Extract to read
※ ※ ※

The Faculty of Computing and Engineering is one of six educational and research faculties of Ulster University. The faculty is made up of four schools and three research institutes. The faculty is spread across the Ulster University at Belfast, Coleraine and Magee campus' of the University. The Faculty represents the university as a member of the Engineering Professors' Council (EPC), which is the representative body for Engineering in UK higher education.

Schools

School of Computing and Information Engineering
The Ulster University School of Computing and Information Engineering (shortened to SCIE) is physically located at the Coleraine campus of Ulster University, in Coleraine, County Londonderry, Northern Ireland.

School of Computing and Intelligent Systems

The Ulster University School of Computing and Intelligent Systems (shortened to SCIS) is physically located at Magee College of the Ulster University, in Derry, County Londonderry, Northern Ireland. SCIS focuses on teaching and research in the main areas of computer science, games, electronics, robotics and multimedia. It currently offers five main undergraduate bachelor's degree programmes in the above areas and three one-year taught postgraduate master's degrees in the areas of creative technologies, intelligent systems and financial services. PhD research opportunities are also available through the research graduate school.

※ ※ ※

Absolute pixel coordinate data
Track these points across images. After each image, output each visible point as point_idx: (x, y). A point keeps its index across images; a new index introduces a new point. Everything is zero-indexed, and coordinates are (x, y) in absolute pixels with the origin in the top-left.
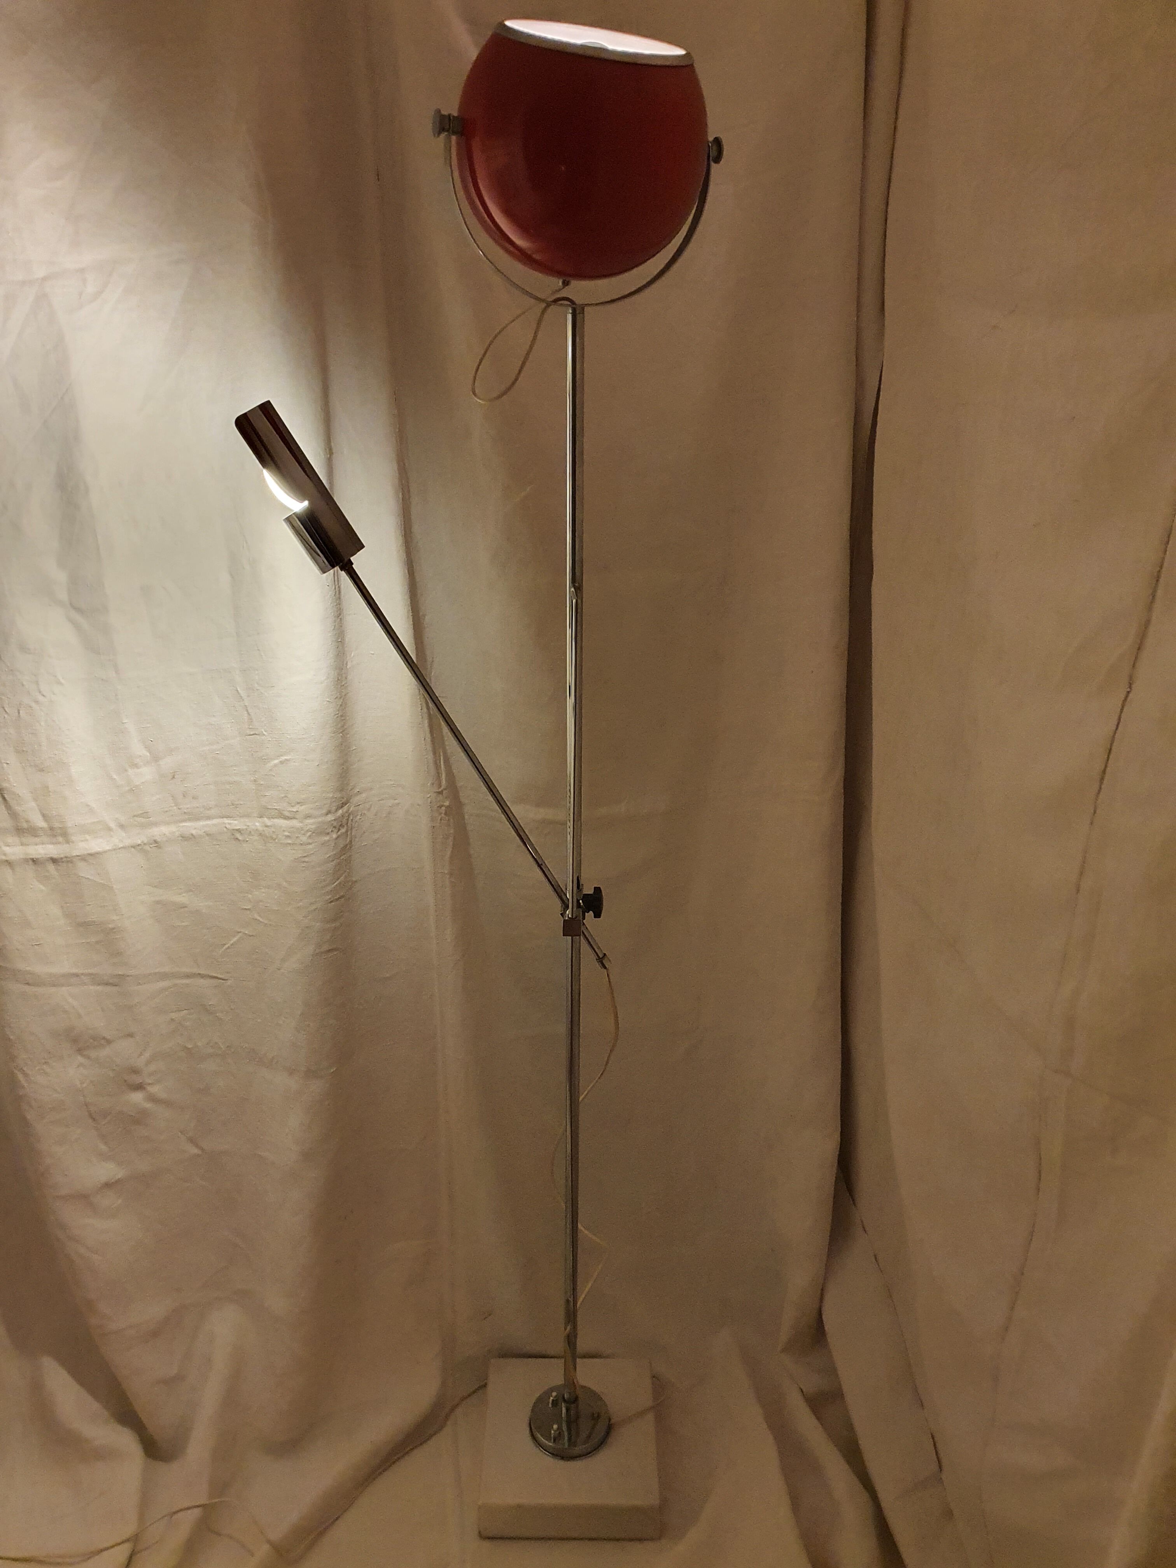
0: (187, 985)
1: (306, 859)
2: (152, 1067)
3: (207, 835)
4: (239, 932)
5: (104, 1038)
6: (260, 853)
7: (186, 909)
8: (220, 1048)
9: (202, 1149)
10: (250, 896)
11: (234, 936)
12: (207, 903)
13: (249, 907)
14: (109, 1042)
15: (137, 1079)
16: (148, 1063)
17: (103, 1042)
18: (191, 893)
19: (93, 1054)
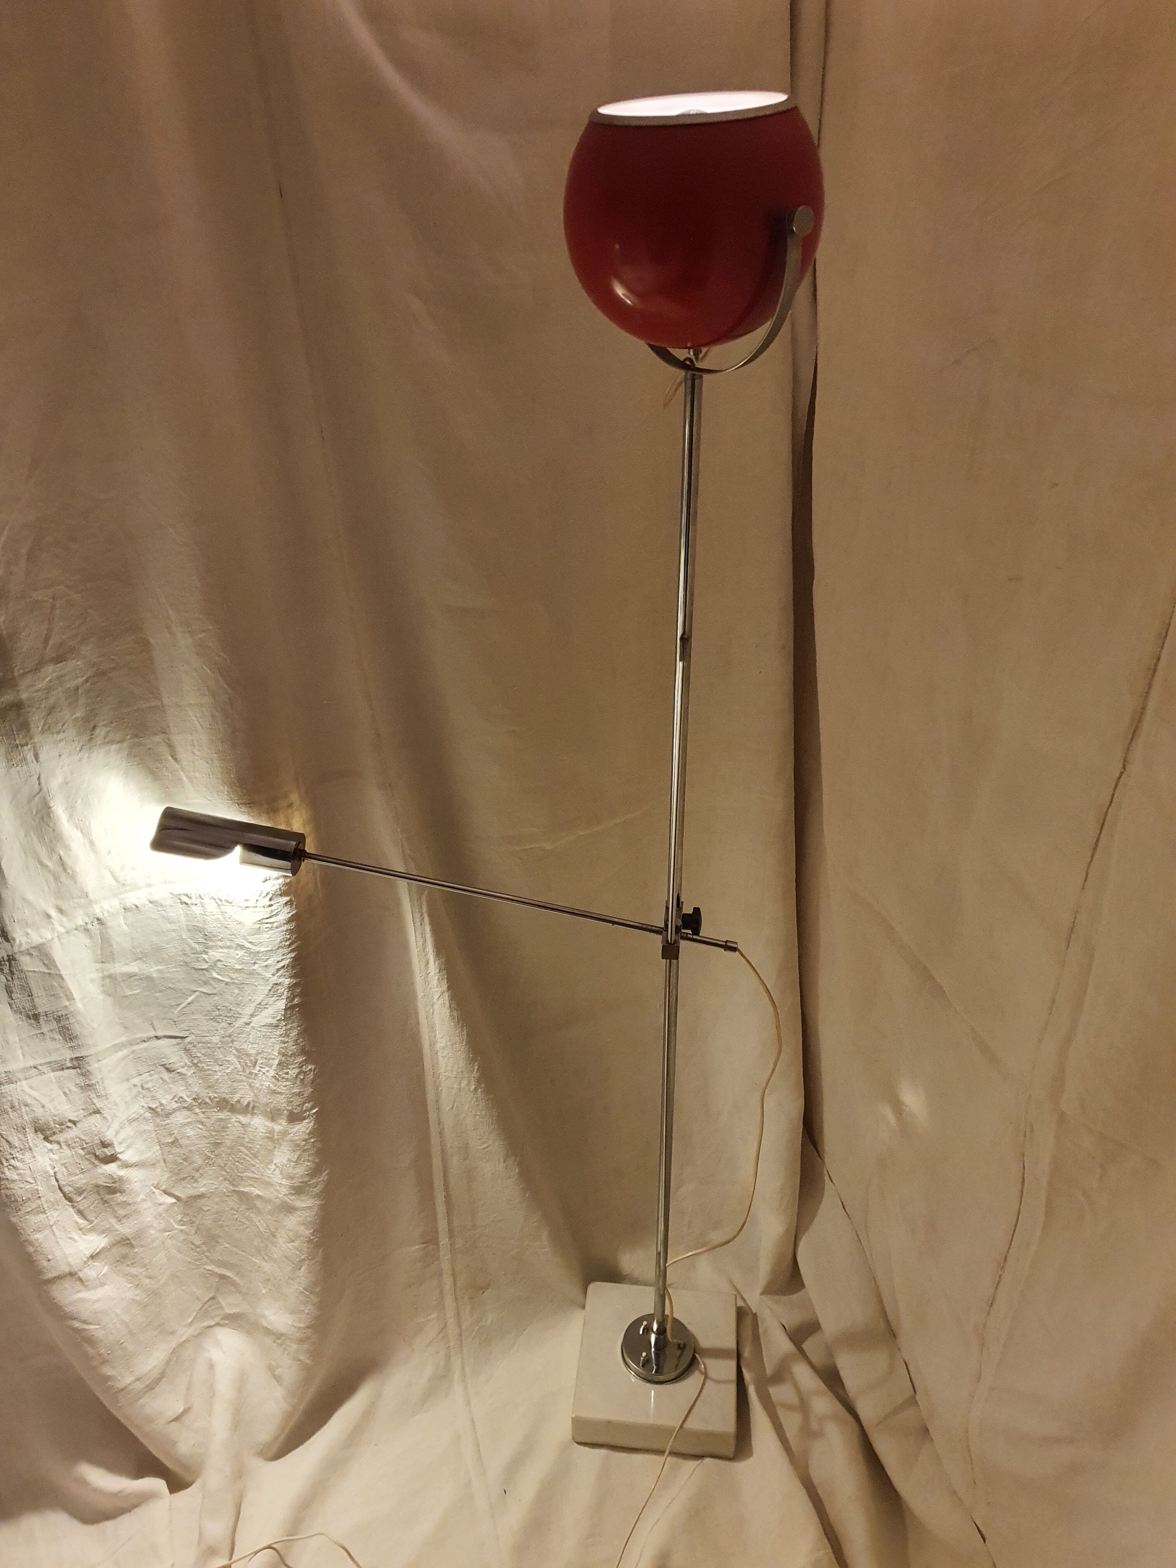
0: (146, 1049)
1: (268, 921)
2: (122, 1136)
3: (151, 902)
4: (195, 991)
5: (70, 1121)
6: (213, 915)
7: (136, 977)
8: (185, 1101)
9: (177, 1198)
10: (205, 956)
11: (191, 995)
12: (156, 968)
13: (206, 967)
14: (74, 1123)
15: (108, 1152)
16: (117, 1133)
17: (69, 1124)
18: (138, 961)
19: (61, 1137)
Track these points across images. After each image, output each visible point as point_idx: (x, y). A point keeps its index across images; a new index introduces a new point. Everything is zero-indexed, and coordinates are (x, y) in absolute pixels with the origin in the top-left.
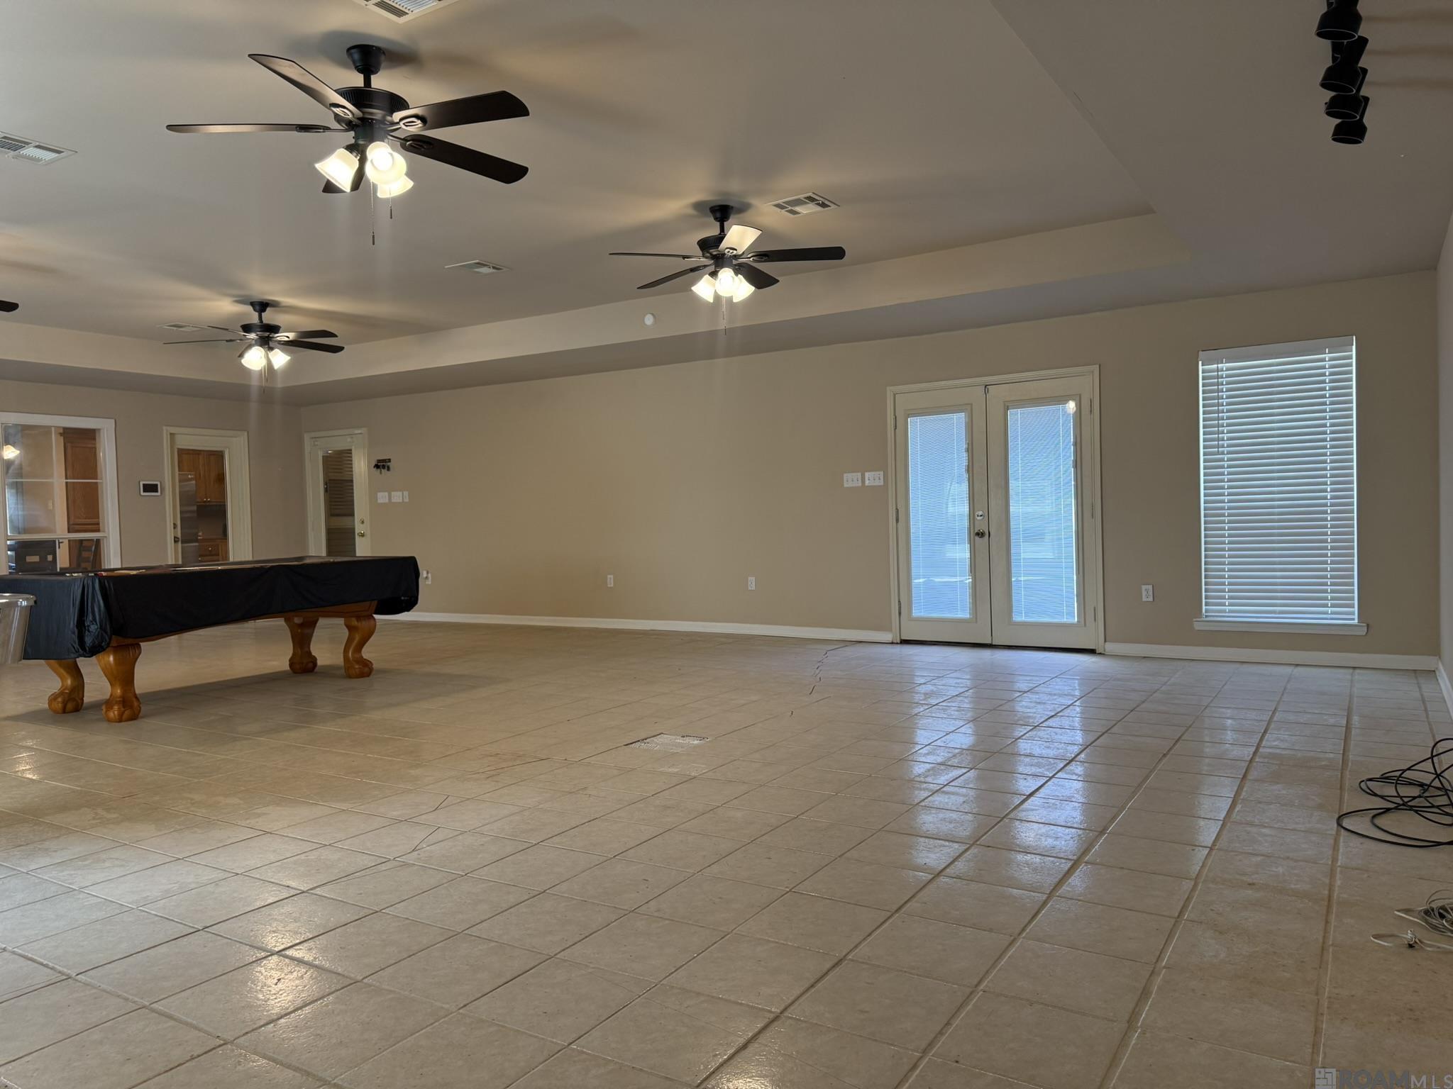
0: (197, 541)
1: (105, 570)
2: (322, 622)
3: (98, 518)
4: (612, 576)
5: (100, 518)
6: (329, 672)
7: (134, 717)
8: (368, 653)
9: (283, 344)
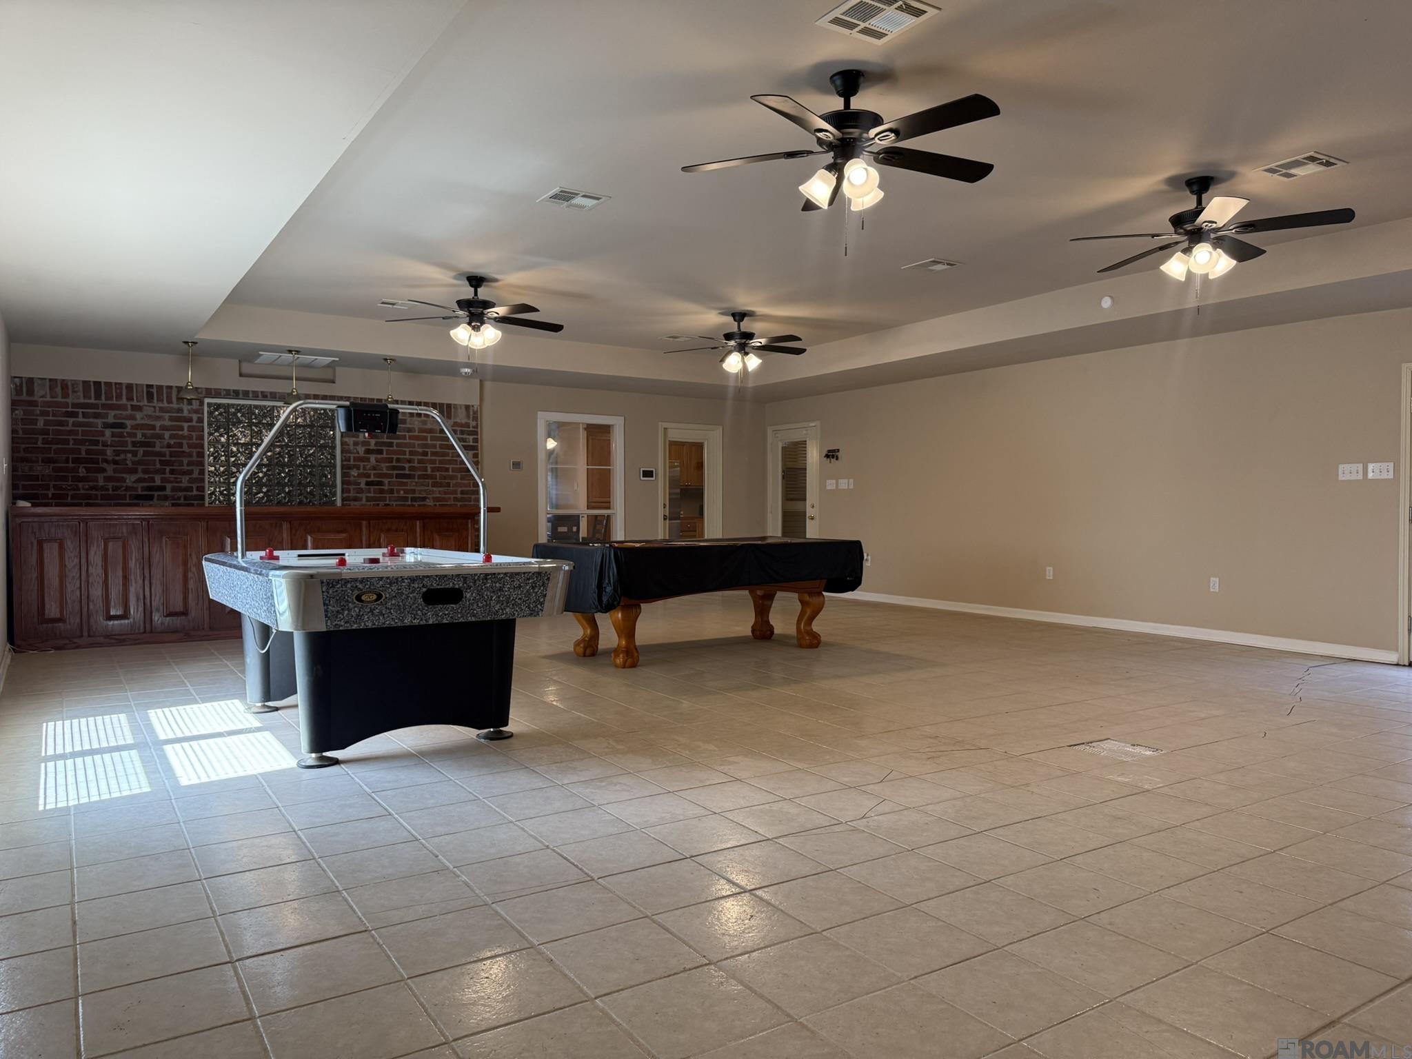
0: (679, 518)
1: (617, 542)
2: (779, 594)
3: (609, 497)
4: (1051, 568)
5: (611, 497)
6: (784, 641)
7: (633, 666)
8: (816, 626)
9: (756, 349)
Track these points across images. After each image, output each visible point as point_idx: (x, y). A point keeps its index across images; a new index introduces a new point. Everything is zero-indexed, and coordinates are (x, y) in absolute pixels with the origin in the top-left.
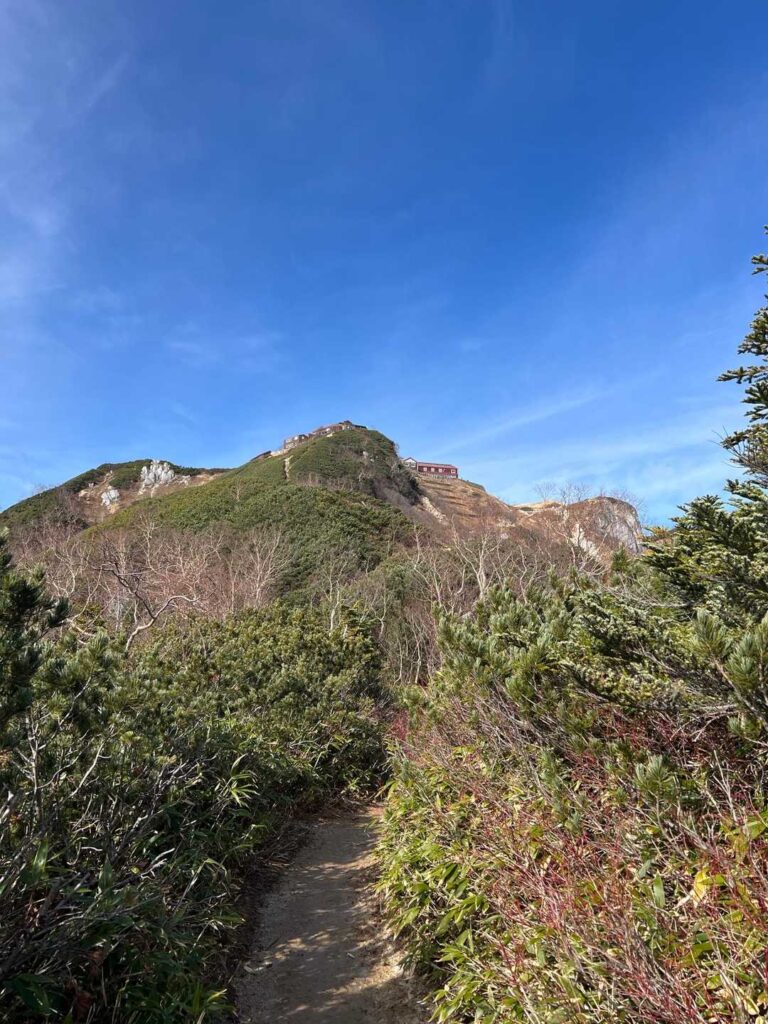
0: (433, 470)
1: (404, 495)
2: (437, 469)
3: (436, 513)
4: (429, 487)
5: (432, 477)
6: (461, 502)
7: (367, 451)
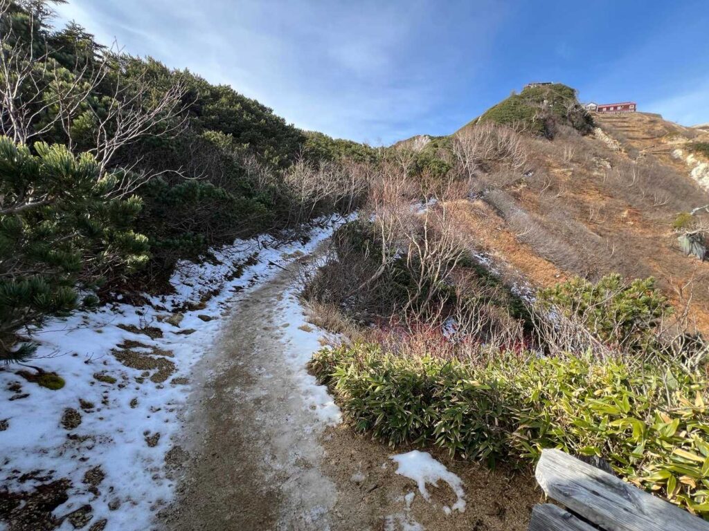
0: (612, 109)
1: (577, 129)
2: (615, 108)
3: (607, 139)
4: (605, 122)
5: (609, 114)
6: (636, 129)
7: (548, 99)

※ ※ ※

Action item A
Retype the faculty passage starting at "The Faculty of" and ending at "UK higher education.".
Action item B
Do these statements agree with the faculty passage? Answer yes or no for each and quote the words that decide it. (i) The faculty consists of four schools and three research institutes. (ii) The School of Computing and Information Engineering is located at the Magee campus. (iii) The School of Computing and Intelligent Systems offers three one-year taught postgraduate master's degrees.

Written solution A
The Faculty of Computing and Engineering is one of six educational and research faculties of Ulster University. The faculty is made up of four schools and three research institutes. The faculty is spread across the Ulster University at Belfast, Coleraine and Magee campus' of the University. The Faculty represents the university as a member of the Engineering Professors' Council (EPC), which is the representative body for Engineering in UK higher education.

Written solution B
(i) Yes: "The faculty is made up of four schools and three research institutes."
(ii) No: "is physically located at the Coleraine campus of Ulster University"
(iii) Yes: "three one-year taught postgraduate master's degrees"